Monte Carlo Analysis: Uncertainties in Q and BER

Tool Used: OptSim

This example discusses confidence intervals for Q and BER estimation due to Monte Carlo analysis. 

The figure below depicts the OptSim layout for this example:

Monte Carlo Analysis | Synopsys

When 32 bits are simulated and the Q is estimated, the plot of Q vs. Received Power is not even monotonic:

Plot of Q vs. Received Power | Synopsys

When 512 bits are simulated, the Q-estimation plor vs the received power is smoother and monotonic:

Q-estimation plor vs the received power | Synopsys

This behavior is due to statistical fluctuations of the estimate:

Fluctuations of the estimate | Synopsys

The table in above diagram shows that as the number of simulated bits increases, the uncertainty in Q-estimation decreases. For a nominal value of Q = 6 (15.56 dB), the figure below shows "confidence interval" as a function of the number of simulated bits:

confidence interval | Synopsys

The corresponding nominal BER is 1.0E-09 and its fluctuations are shown in the following figure:

Fluctuations | Synopsys

We run several simulations by changing the global random generator seed and the attenuation at the receiver. The following two graphs shows the measured Q-factor and BER vs. the received power. Each plot refers to different seeds.

Q-factor and BER vs. the received power | Synopsys
Q-factor and BER vs. the received power | Synopsys

We saw that:

  1. the Q-factor and BER have an intrinsic uncertainty that decrease while increasing the number of the simulated bits;
  2. at least some hundreds of bit should be simulated in order to have sufficiently accurate measurement.

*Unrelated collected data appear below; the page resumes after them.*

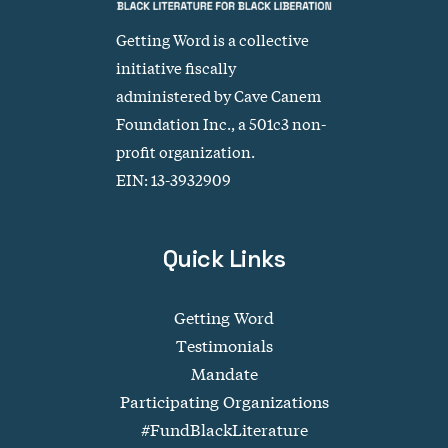
Getting Word is a collective
initiative fiscally
administered by Cave Canem
Foundation Inc., a 501c3 non-
profit organization.
EIN: 13-3932909
Quick Links
Getting Word
Testimonials
Mandate
Participating Organizations
#FundBlackLiterature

The user should always be aware of these results. Let's suppose that one wants to measure the BER as a function of some given system parameters as, for example, the receiver attenuation. Two situations are possible:

  1. the simulation tools force the pseudorandom noise sources to be the same for all simulation runs on the different values of the variable parameters;
  2. the simulation tools generate independent pseudorandom noise sources for the different runs.

The resulting uncertainty range is exactly the SAME for both the strategies. The second strategy is the one that OptSim follows in the most of the cases while simulating multiple runs since it avoids to create unwanted correlation between different realization of the pseudorandom sequences. The user should anyway be aware that, for each value of the free parameters in the multiple runs, different noise sequences are generated, and thus the resulting Q or BER can have different positions inside their uncertainty range. The resulting plots, in the same situation of the last graph, but with only one common random generator seed will typically look as the solid line in the graph of the following figure:

Results Graph | Synopsys

The solid line above shows a typical result obtained when the pseudorandom sources are independent from one run to the next in a multiple run simulation.